--- Instruction 1 ---
In the passage on metadata, which element makes it possible to determine who "owns" a particular page?
--- Instruction 2 ---
Write out the passage on metadata word for word, starting with "Metadata is used" and going on through "Is Metadata Important?".
--- Instruction 3 ---
Continue the passage on metadata from the point where it stops.

--- Passage for review ---
-*-
Metadata is used by search engines and other automated tools to help users find the information they need more efficiently. Think about a library card catalog. A card catalog doesn't contain the books or periodicals, but contains data relating to them: their titles, authors, publishers, published date, etc. So, a card catalog would be a collection of Metadata. Another example is a department store catalog: it lists the items, brand, price, color, capacity, etc. All this information could be thought of as Metadata.

Why Is Metadata Important?

Metadata is important for three major reasons:

  • We want to create information that will help our readers find what they want based on specific criteria: title, creator, date, subject, audience, etc. For example, what if our readers want all the speeches given by a particular Secretary? Maybe they want everything related to Senior Citizens. Or, maybe they are interested in all speeches given by Secretary Martinez in 2002 related to Senior Citizens. Metadata will enable us to help them find this information.
  • Metadata will help us manage our sites better. Using Metadata, we will be able to quickly find old, outdated content (content with dc.date.valid dates from a year ago, for example). Using the dc.creator element, we'll be able to quickly determine who "owns" a particular page (regardless of where the page resides on the website).
-*-
--- Supplied information ---
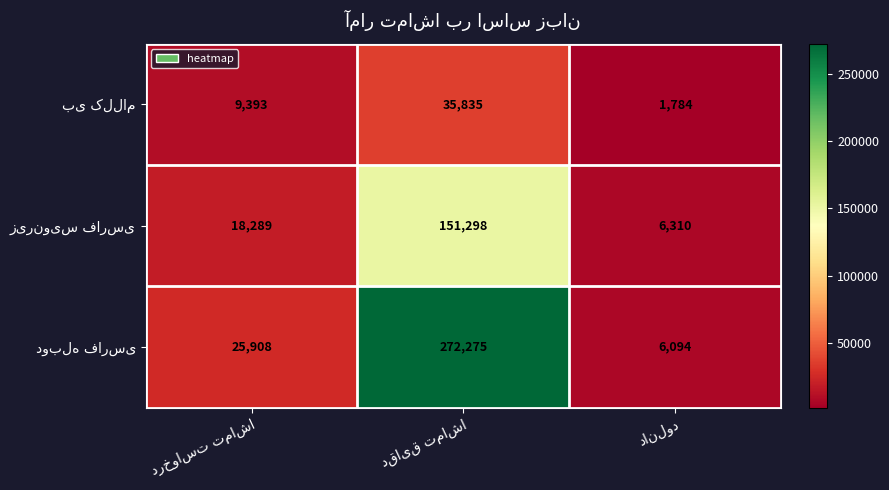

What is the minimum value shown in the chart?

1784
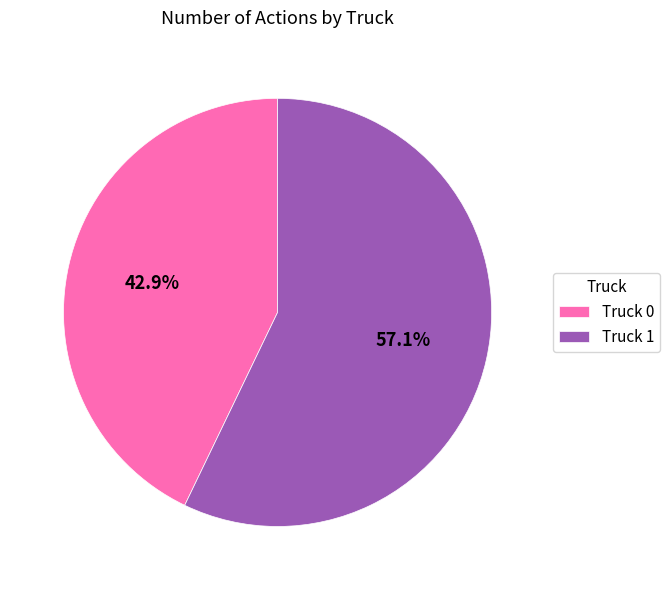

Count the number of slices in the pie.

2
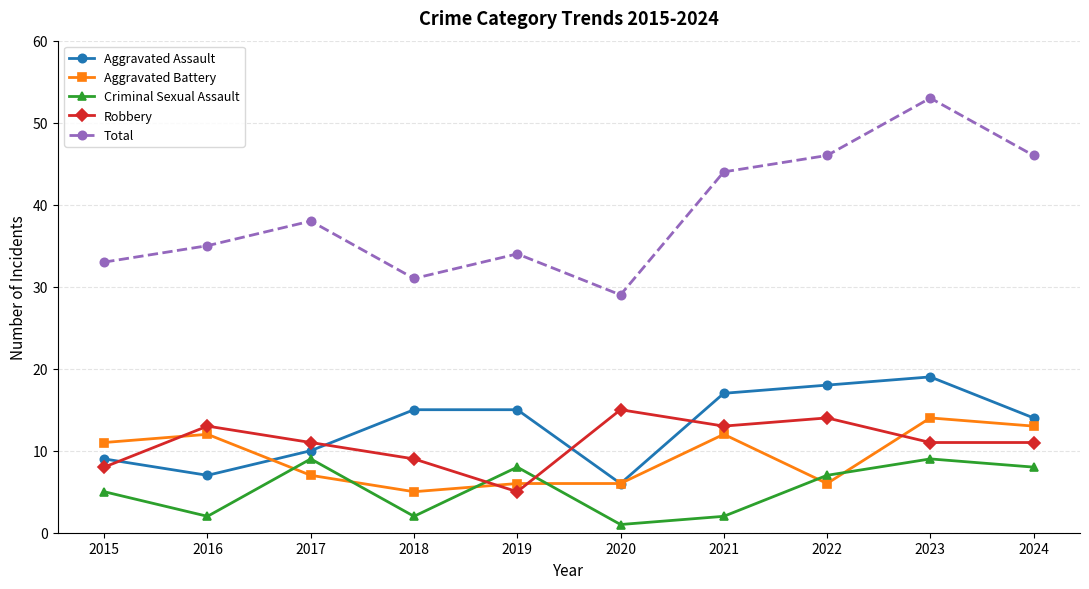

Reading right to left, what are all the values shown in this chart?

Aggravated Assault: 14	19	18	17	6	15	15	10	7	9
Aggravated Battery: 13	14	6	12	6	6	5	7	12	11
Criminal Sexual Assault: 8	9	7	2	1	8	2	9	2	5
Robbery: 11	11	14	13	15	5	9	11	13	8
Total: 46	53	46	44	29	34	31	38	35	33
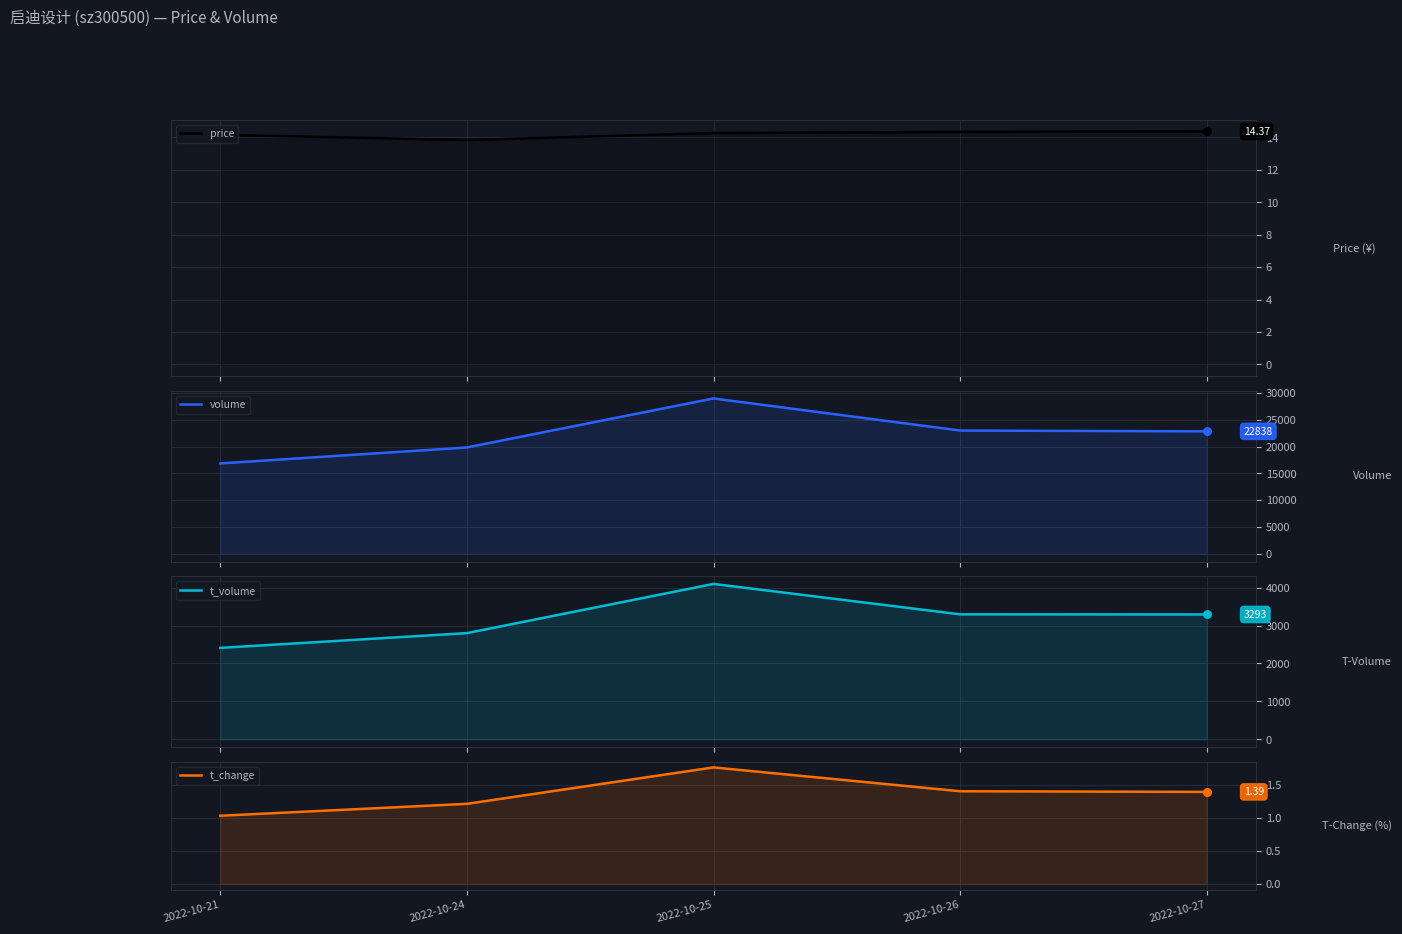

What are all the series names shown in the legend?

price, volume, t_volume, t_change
-*-
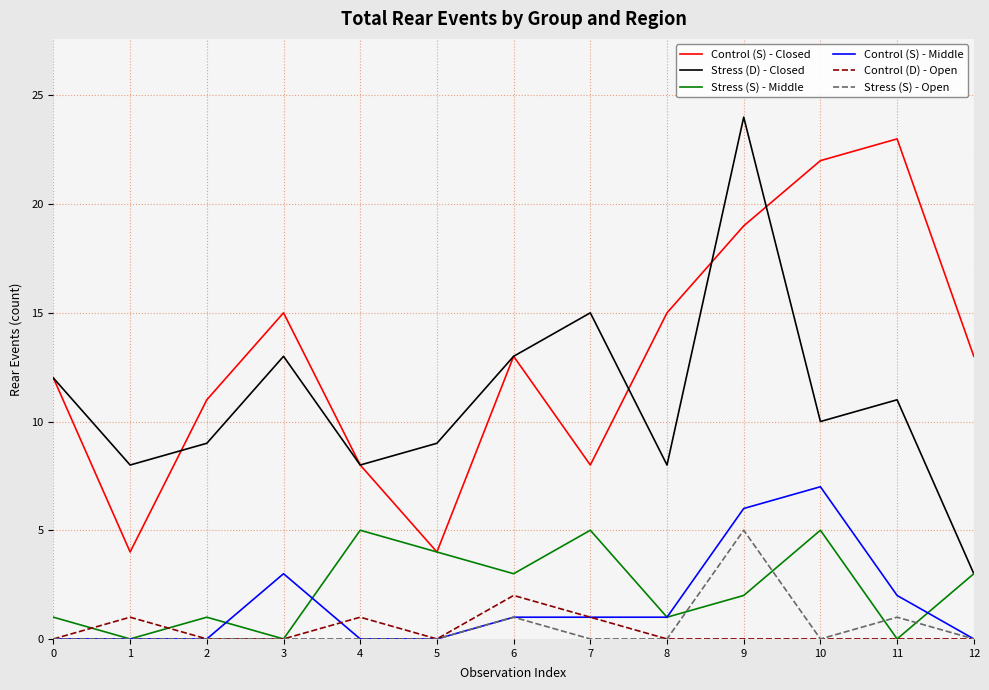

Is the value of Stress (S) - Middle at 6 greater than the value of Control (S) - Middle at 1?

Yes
-*-
--- Task answer 1 ---
The dc.creator element.

--- Task answer 2 ---
Metadata is used by search engines and other automated tools to help users find the information they need more efficiently. Think about a library card catalog. A card catalog doesn't contain the books or periodicals, but contains data relating to them: their titles, authors, publishers, published date, etc. So, a card catalog would be a collection of Metadata. Another example is a department store catalog: it lists the items, brand, price, color, capacity, etc. All this information could be thought of as Metadata.

Why Is Metadata Important?

--- Task answer 3 ---
  • Metadata will allow information to be tracked and assembled government-wide. If all federal agencies use the same set of Metadata the same way, we can do a search to find all the home-buying programs across the federal government, or find all the pages across the federal government that were created for a senior citizen audience group.

As you can see, Metadata can be a very powerful tool in managing and accessing information on the Internet and intranet. This is why creating good metadata is so important.

What are metadata elements?

You've already seen a couple of the elements we'll be using: dc.creator is the element which captures who created or owns a particular web page. A metadata element is simply the type of information we will capture. For example, the Title of a document is one "element," Subject is another element. For metadata to be truly useful, these elements need to be standardized and used consistently. The elements in this guide are based on the Dublin Core metadata element set which is both a NISO standard (z.39.85-2001) and an ISO standard (ISO 15836-2003).

Going back to our card catalog system—the Card Catalog is a Metadata Collection. Now think of the rules that get applied to the Card Catalog—the Dewey Decimal system, what is a "title," how do you display the published date. The aggregation of these rules and the element definitions comprise a metadata system.

At HUD, we are going to use the "Dublin Core" metadata element set and will be coding our web pages according to their scheme. Dublin Core—named for Dublin, Ohio where it was created—is the international standard that served as the basis for the metadata appearing on government web pages in the United Kingdom, Australia, Canada, as well as many other countries. Should the U.S. federal government require a standard set of metadata, it will undoubtedly be based on the concepts, if not the actual terms, set forth in Dublin Core.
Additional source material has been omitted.